Listening for a cry for help never stops. At the slightest sound, we awaken. With epilepsy, our son’s sounds hit our ears with a bang and we need to quickly figure out whether that noise is actually a seizure.
Day and night, 24/7. Our son barges into our bedroom and says “Good job clean up the floor.” Translation: “I just peed on the bathroom floor.” Or, “My bed is all wet.” It gets taken care of, and yes, it takes it’s toll.
During the day,Tim might be in an important meeting, or simply working, Melissa might be sleeping off a horrible migraine or pains from her primary disability, or just at the occasional visit to the salon and have stinky hair color on her head. The message comes and everything else is dropped.
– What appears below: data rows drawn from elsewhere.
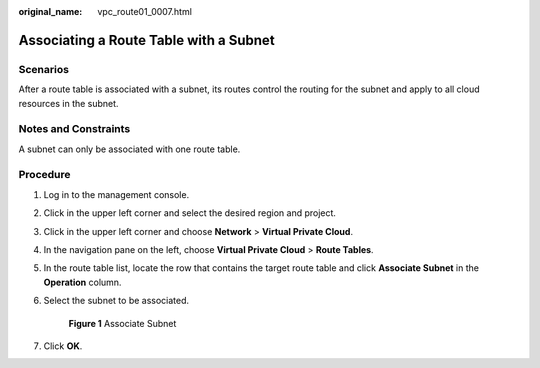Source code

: :original_name: vpc_route01_0007.html

.. _vpc_route01_0007:

Associating a Route Table with a Subnet
=======================================

Scenarios
---------

After a route table is associated with a subnet, its routes control the routing for the subnet and apply to all cloud resources in the subnet.

Notes and Constraints
---------------------

A subnet can only be associated with one route table.

Procedure
---------

#. Log in to the management console.

2. Click |image1| in the upper left corner and select the desired region and project.

3. Click |image2| in the upper left corner and choose **Network** > **Virtual Private Cloud**.

4. In the navigation pane on the left, choose **Virtual Private Cloud** > **Route Tables**.

5. In the route table list, locate the row that contains the target route table and click **Associate Subnet** in the **Operation** column.

6. Select the subnet to be associated.


   .. figure:: /_static/images/en-us_image_0000001540846821.png
      :alt: **Figure 1** Associate Subnet

      **Figure 1** Associate Subnet

7. Click **OK**.

.. |image1| image:: /_static/images/en-us_image_0141273034.png
.. |image2| image:: /_static/images/en-us_image_0000001500905066.png
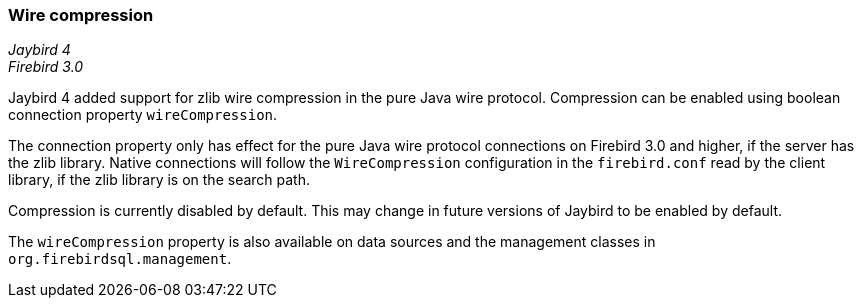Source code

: [[ref-wirecompression]]
=== Wire compression

[.since]_Jaybird 4_ +
[.since]_Firebird 3.0_

Jaybird 4 added support for zlib wire compression in the pure Java wire protocol.
Compression can be enabled using boolean connection property `wireCompression`.

The connection property only has effect for the pure Java wire protocol connections on Firebird 3.0 and higher, if the server has the zlib library.
Native connections will follow the `WireCompression` configuration in the `firebird.conf` read by the client library, if the zlib library is on the search path.

Compression is currently disabled by default.
This may change in future versions of Jaybird to be enabled by default.

The `wireCompression` property is also available on data sources and the management classes in `org.firebirdsql.management`.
Evening time together is often interrupted by visits where our son speaks loudly and wants something right now, such as help on the computer. This happens most often when we watch the one or two TV shows we like, or we are having an important conversation. We are derailed every day and every night.
Caregivers work to give as much attention as needed by constantly running to the person in our care. We wear ourselves out. Ironically, the people we care for also become agitated by our running in and out.
We try to know when we don’t have to come to the rescue and that is a huge challenge because of the “what ifs”.
You know the “what ifs”: What if I don’t go to them when I should have? This is especially challenging when we are awakened from yet another deep sleep, no matter how deep the sleep, because our care for them is strong.